I travel to experience new things, meet new people and offer a glimpse of the world that might not be easily viewed for others. My life’s work is a labor of love, but from time to time I forget about the simple pleasures and need a little ‘centering.’
I was speaking to a friend on the other side of the world a few days ago. He was on his way to the last horse race of the season; I was suffering a mild bout of insomnia and working at unthinkable hours of the night. My mind immediately went to the horses.
My love of horses started when I was in grade school. The music teacher at school (whose name I’ve sadly forgotten) raised horses and would invite some students to her stables a few times a week. We’d care for the horses and in return, we’d get riding lessons. Never one to spend too much time at home, I jumped on the opportunity (and also on the horse) and within moments I was in love with this animal. I only spent one year at those stables, but I never really gave up riding. Something about being on the horse centered me. I was high enough above my problems and fast enough to escape them, and yet somehow I felt incredibly safe.

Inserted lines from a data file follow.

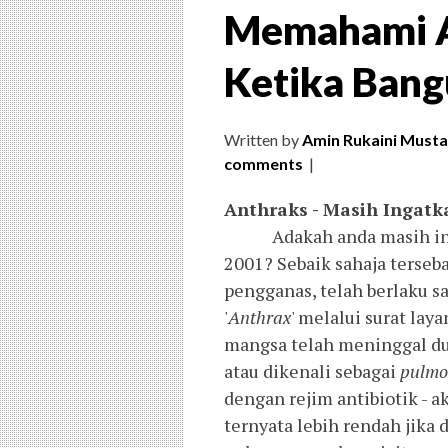
Memahami A
Ketika Bang
Written by
Amin Rukaini Musta
comments
|
Anthraks - Masih Ingatk
Adakah anda masih ingat
2001? Sebaik sahaja terseb
pengganas, telah berlaku sa
'
Anthrax
' melalui surat la
mangsa telah meninggal d
atau dikenali sebagai
pulmo
dengan rejim antibiotik -
ternyata lebih rendah jika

Last year while in Sedona for my birthday, I walked through the artist’s village and stopped into a Native American jewelry store. Staring at me from the glass case was a gorgeous horse necklace – turquoise on one side; tiger eye on the other. I went back and forth on the notion of buying it, until the store owner (a Native American with Mojave tribe ancestry), explained the symbolism of the horse to me. He wrote down the message on a piece of paper and I tucked inside the box that held the necklace (which I eventually bought). I forgot about his note until the other night.
“The horse is a symbol of the grounded power of the earth and the whispers of wisdom. It is revered as a helper, messenger, and harbinger of knowledge. It’s considered wild and an emblem of freedom, power, grace, beauty, nobility and strength.”
It makes sense that riding centers me. I feel in control and at the same time, totally powerless. It’s a freeing feeling and while the horse I’m riding might lead the way, I need to make a better effort to travel to my center more often.